“It’s Not a Sexy Decision at All, That Sort of Thing Should Happen Naturally”: The Idealization of Erotic Time As a ‘Time Outside of Time’

Tuesday, 8 July 2025: 13:30
Location: FSE001 (Faculty of Education Sciences (FSE))
Oral Presentation
Maria Madalena D'AVELAR, CIES - Centro de Investigação e Estudos em Sociologia, Portugal
“Eroticism always entails a breaking down of established patterns, the patterns, I repeat, of the regulated social order basic to our discontinuous mode of existence as defined and separate individuals.” (Bataille, 1957: 18). This idea of the erotic as existing outside the world of reason still inhabits our collective imaginary and informs the way we think about and experience sexuality.

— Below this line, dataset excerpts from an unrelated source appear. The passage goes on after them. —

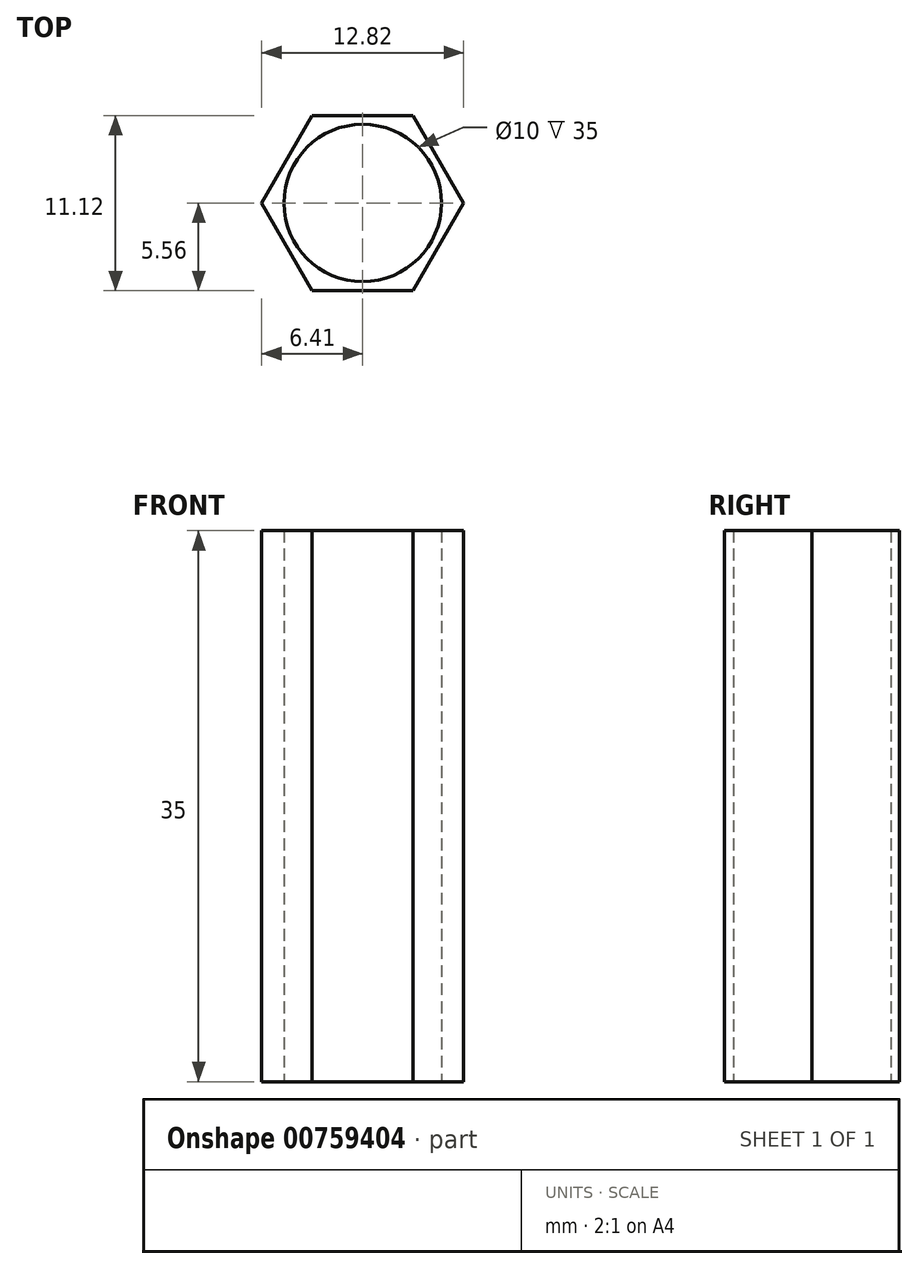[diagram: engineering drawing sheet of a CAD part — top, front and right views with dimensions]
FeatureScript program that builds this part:
annotation { "Feature Type Name" : "Feature", "Feature Type Description" : "" }
export const myFeature = defineFeature(function(context is Context, id is Id, definition is map)
    precondition{}
    {
        {
            var Q0;
            Q0=qCreatedBy(makeId("Top.planeOp"),FACE);
            var sketch = newSketch(context, id + "F0", { "sketchPlane" : qUnion([Q0])});
            skCircle(sketch, "E0.cCircle", {"center": v(0, 0) * mm, "radius": 5.55 * mm, "construction": true});
            skLineSegment(sketch, "E0.0", {"start": v(3.2, -5.55) * mm, "end": v(-3.2, -5.55) * mm});
            skLineSegment(sketch, "E0.1", {"start": v(-3.2, -5.55) * mm, "end": v(-6.41, 0) * mm});
            skLineSegment(sketch, "E0.2", {"start": v(-6.41, 0) * mm, "end": v(-3.2, 5.56) * mm});
            skLineSegment(sketch, "E0.3", {"start": v(-3.2, 5.55) * mm, "end": v(3.2, 5.56) * mm});
            skLineSegment(sketch, "E0.4", {"start": v(3.2, 5.56) * mm, "end": v(6.41, 0) * mm});
            skLineSegment(sketch, "E0.5", {"start": v(6.41, 0) * mm, "end": v(3.2, -5.56) * mm});
            skPoint(sketch, "E0.0.midPoint", {"position": v(0, -5.55) * mm});
            skCircle(sketch, "E1", {"center": v(0, 0) * mm, "radius": 5 * mm});
            skSolve(sketch);
        }
        {
            var Q0;
            Q0 = qSketchRegion(id + "F0", true);
            extrude(context, id + "F1", {"entities" : qUnion([Q0]), "endBound" : BoundingType.SYMMETRIC, "depth" : 35 * mm, "offsetDistance" : 25 * mm});
        }
    });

There is a romanticisation of erotic time as spontaneous and singular, sheltered from the banality of everyday life – even in the context of contemporary societies, characterised by temporal compression and acceleration.

In this communication, we aim to reflect on the effects of the perpetuation of discourses that construct erotic time as a ‘time outside of time’ and that associate this temporal exclusion to a truer authenticity of sexual desire. To do so, we analyse biographic narrative interviews about women’s experiences of sexuality during post-partum, a period characterized by a significant reconfiguration of quotidian temporalities. A total of 45 women aged 28-45 in heterosexual relationships were interviewed, all of whom had their last child 5 or fewer years ago.

Results show that, although the strategy of ‘putting sex on the agenda’ is adopted by many couples as a way to manage their sexual life during post-partum, this is often experienced as uncomfortable and odd. For many of the interviewed women, sex should always happen spontaneously and take as long as desired; you should not need to plan when it will happen, nor worry about when it needs to end. Planning their sexual life is perceived as a last resource and a sign of relationship failure. These results help us think about the ways in which erotic temporalities are imagined as exceptional, immune to social acceleration and compression – and about some of the problematic effects such a notion might produce.